**Data records**
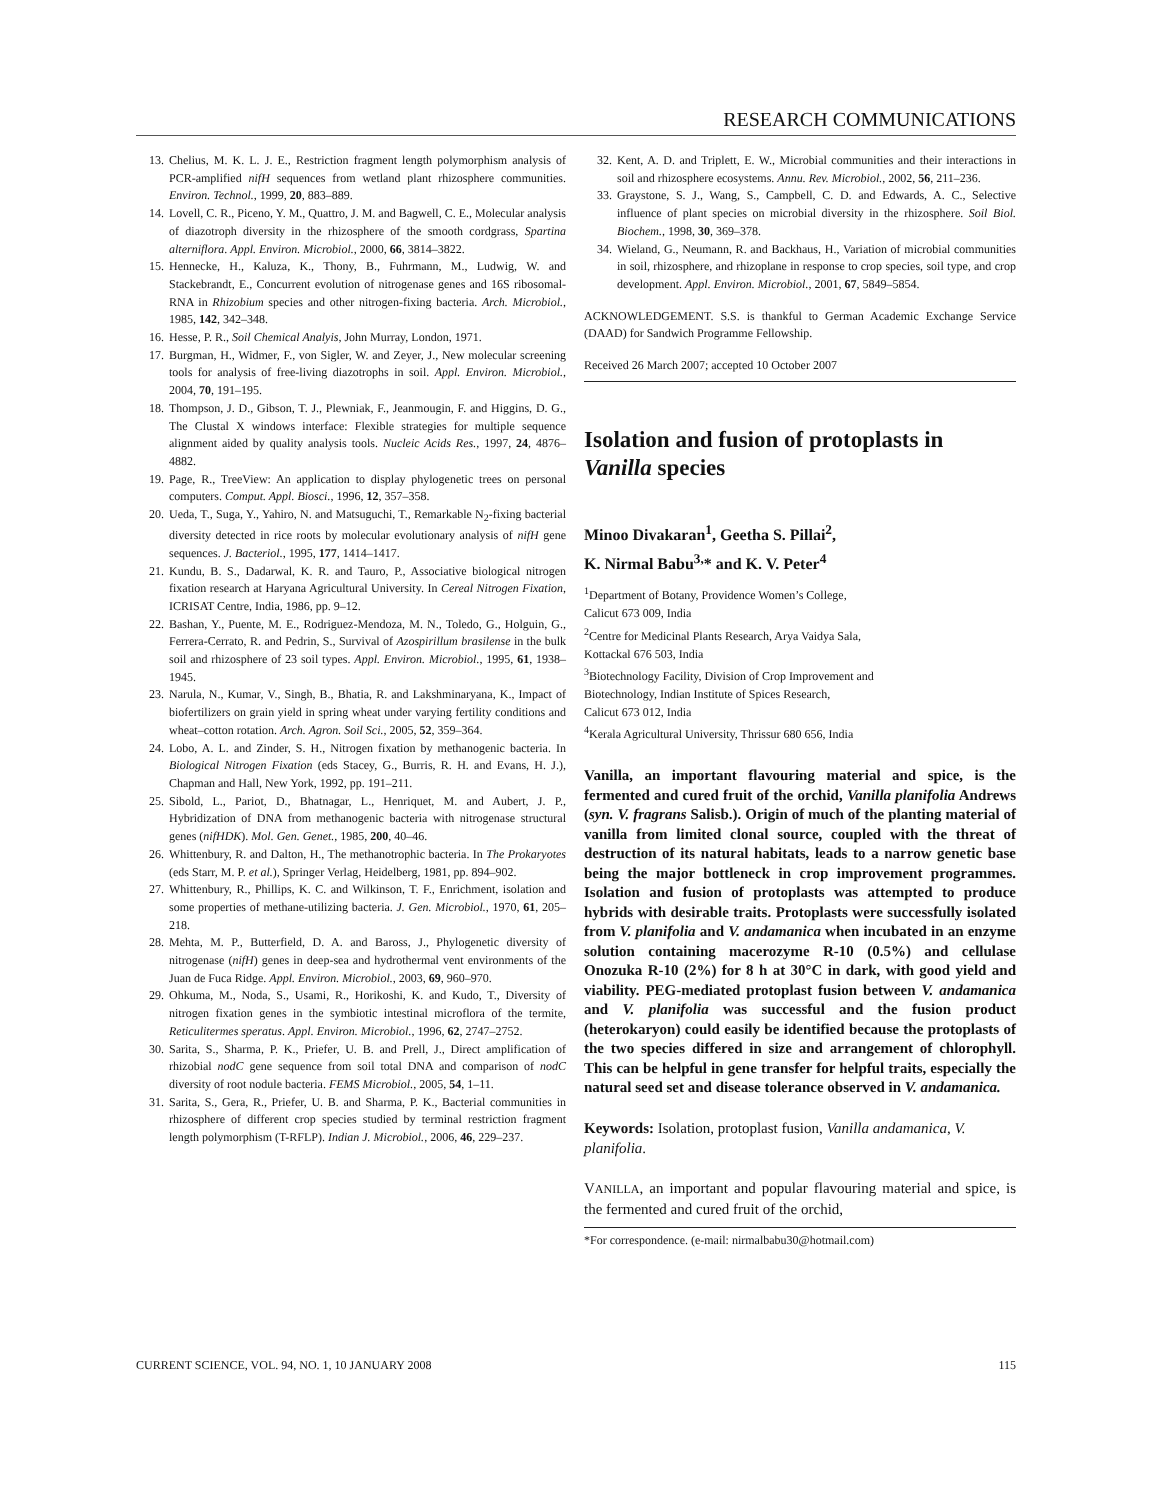RESEARCH COMMUNICATIONS
13. Chelius, M. K. L. J. E., Restriction fragment length polymorphism analysis of PCR-amplified nifH sequences from wetland plant rhizosphere communities. Environ. Technol., 1999, 20, 883–889.
14. Lovell, C. R., Piceno, Y. M., Quattro, J. M. and Bagwell, C. E., Molecular analysis of diazotroph diversity in the rhizosphere of the smooth cordgrass, Spartina alterniflora. Appl. Environ. Microbiol., 2000, 66, 3814–3822.
15. Hennecke, H., Kaluza, K., Thony, B., Fuhrmann, M., Ludwig, W. and Stackebrandt, E., Concurrent evolution of nitrogenase genes and 16S ribosomal-RNA in Rhizobium species and other nitrogen-fixing bacteria. Arch. Microbiol., 1985, 142, 342–348.
16. Hesse, P. R., Soil Chemical Analyis, John Murray, London, 1971.
17. Burgman, H., Widmer, F., von Sigler, W. and Zeyer, J., New molecular screening tools for analysis of free-living diazotrophs in soil. Appl. Environ. Microbiol., 2004, 70, 191–195.
18. Thompson, J. D., Gibson, T. J., Plewniak, F., Jeanmougin, F. and Higgins, D. G., The Clustal X windows interface: Flexible strategies for multiple sequence alignment aided by quality analysis tools. Nucleic Acids Res., 1997, 24, 4876–4882.
19. Page, R., TreeView: An application to display phylogenetic trees on personal computers. Comput. Appl. Biosci., 1996, 12, 357–358.
20. Ueda, T., Suga, Y., Yahiro, N. and Matsuguchi, T., Remarkable N<sub>2</sub>-fixing bacterial diversity detected in rice roots by molecular evolutionary analysis of nifH gene sequences. J. Bacteriol., 1995, 177, 1414–1417.
21. Kundu, B. S., Dadarwal, K. R. and Tauro, P., Associative biological nitrogen fixation research at Haryana Agricultural University. In Cereal Nitrogen Fixation, ICRISAT Centre, India, 1986, pp. 9–12.
22. Bashan, Y., Puente, M. E., Rodriguez-Mendoza, M. N., Toledo, G., Holguin, G., Ferrera-Cerrato, R. and Pedrin, S., Survival of Azospirillum brasilense in the bulk soil and rhizosphere of 23 soil types. Appl. Environ. Microbiol., 1995, 61, 1938–1945.
23. Narula, N., Kumar, V., Singh, B., Bhatia, R. and Lakshminaryana, K., Impact of biofertilizers on grain yield in spring wheat under varying fertility conditions and wheat–cotton rotation. Arch. Agron. Soil Sci., 2005, 52, 359–364.
24. Lobo, A. L. and Zinder, S. H., Nitrogen fixation by methanogenic bacteria. In Biological Nitrogen Fixation (eds Stacey, G., Burris, R. H. and Evans, H. J.), Chapman and Hall, New York, 1992, pp. 191–211.
25. Sibold, L., Pariot, D., Bhatnagar, L., Henriquet, M. and Aubert, J. P., Hybridization of DNA from methanogenic bacteria with nitrogenase structural genes (nifHDK). Mol. Gen. Genet., 1985, 200, 40–46.
26. Whittenbury, R. and Dalton, H., The methanotrophic bacteria. In The Prokaryotes (eds Starr, M. P. et al.), Springer Verlag, Heidelberg, 1981, pp. 894–902.
27. Whittenbury, R., Phillips, K. C. and Wilkinson, T. F., Enrichment, isolation and some properties of methane-utilizing bacteria. J. Gen. Microbiol., 1970, 61, 205–218.
28. Mehta, M. P., Butterfield, D. A. and Baross, J., Phylogenetic diversity of nitrogenase (nifH) genes in deep-sea and hydrothermal vent environments of the Juan de Fuca Ridge. Appl. Environ. Microbiol., 2003, 69, 960–970.
29. Ohkuma, M., Noda, S., Usami, R., Horikoshi, K. and Kudo, T., Diversity of nitrogen fixation genes in the symbiotic intestinal microflora of the termite, Reticulitermes speratus. Appl. Environ. Microbiol., 1996, 62, 2747–2752.
30. Sarita, S., Sharma, P. K., Priefer, U. B. and Prell, J., Direct amplification of rhizobial nodC gene sequence from soil total DNA and comparison of nodC diversity of root nodule bacteria. FEMS Microbiol., 2005, 54, 1–11.
31. Sarita, S., Gera, R., Priefer, U. B. and Sharma, P. K., Bacterial communities in rhizosphere of different crop species studied by terminal restriction fragment length polymorphism (T-RFLP). Indian J. Microbiol., 2006, 46, 229–237.
32. Kent, A. D. and Triplett, E. W., Microbial communities and their interactions in soil and rhizosphere ecosystems. Annu. Rev. Microbiol., 2002, 56, 211–236.
33. Graystone, S. J., Wang, S., Campbell, C. D. and Edwards, A. C., Selective influence of plant species on microbial diversity in the rhizosphere. Soil Biol. Biochem., 1998, 30, 369–378.
34. Wieland, G., Neumann, R. and Backhaus, H., Variation of microbial communities in soil, rhizosphere, and rhizoplane in response to crop species, soil type, and crop development. Appl. Environ. Microbiol., 2001, 67, 5849–5854.
ACKNOWLEDGEMENT. S.S. is thankful to German Academic Exchange Service (DAAD) for Sandwich Programme Fellowship.
Received 26 March 2007; accepted 10 October 2007
Isolation and fusion of protoplasts in Vanilla species
Minoo Divakaran<sup>1</sup>, Geetha S. Pillai<sup>2</sup>,
K. Nirmal Babu<sup>3,</sup>* and K. V. Peter<sup>4</sup>
<sup>1</sup> Department of Botany, Providence Women’s College,
Calicut 673 009, India
<sup>2</sup> Centre for Medicinal Plants Research, Arya Vaidya Sala,
Kottackal 676 503, India
<sup>3</sup> Biotechnology Facility, Division of Crop Improvement and
Biotechnology, Indian Institute of Spices Research,
Calicut 673 012, India
<sup>4</sup> Kerala Agricultural University, Thrissur 680 656, India
Vanilla, an important flavouring material and spice, is the fermented and cured fruit of the orchid, Vanilla planifolia Andrews (syn. V. fragrans Salisb.). Origin of much of the planting material of vanilla from limited clonal source, coupled with the threat of destruction of its natural habitats, leads to a narrow genetic base being the major bottleneck in crop improvement programmes. Isolation and fusion of protoplasts was attempted to produce hybrids with desirable traits. Protoplasts were successfully isolated from V. planifolia and V. andamanica when incubated in an enzyme solution containing macerozyme R-10 (0.5%) and cellulase Onozuka R-10 (2%) for 8 h at 30°C in dark, with good yield and viability. PEG-mediated protoplast fusion between V. andamanica and V. planifolia was successful and the fusion product (heterokaryon) could easily be identified because the protoplasts of the two species differed in size and arrangement of chlorophyll. This can be helpful in gene transfer for helpful traits, especially the natural seed set and disease tolerance observed in V. andamanica.
Keywords: Isolation, protoplast fusion, Vanilla andamanica, V. planifolia.
VANILLA, an important and popular flavouring material and spice, is the fermented and cured fruit of the orchid,
*For correspondence. (e-mail: nirmalbabu30@hotmail.com)
CURRENT SCIENCE, VOL. 94, NO. 1, 10 JANUARY 2008 115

**Task to complete**
Take the lines above from the one containing "13. Chelius, M." to the one containing "14. Lovell, C." and retype them exactly, both ends included, with nothing added.

**Result of the exercise**
13. Chelius, M. K. L. J. E., Restriction fragment length polymorphism analysis of PCR-amplified nifH sequences from wetland plant rhizosphere communities. Environ. Technol., 1999, 20, 883–889.
14. Lovell, C. R., Piceno, Y. M., Quattro, J. M. and Bagwell, C. E., Molecular analysis of diazotroph diversity in the rhizosphere of the smooth cordgrass, Spartina alterniflora. Appl. Environ. Microbiol., 2000, 66, 3814–3822.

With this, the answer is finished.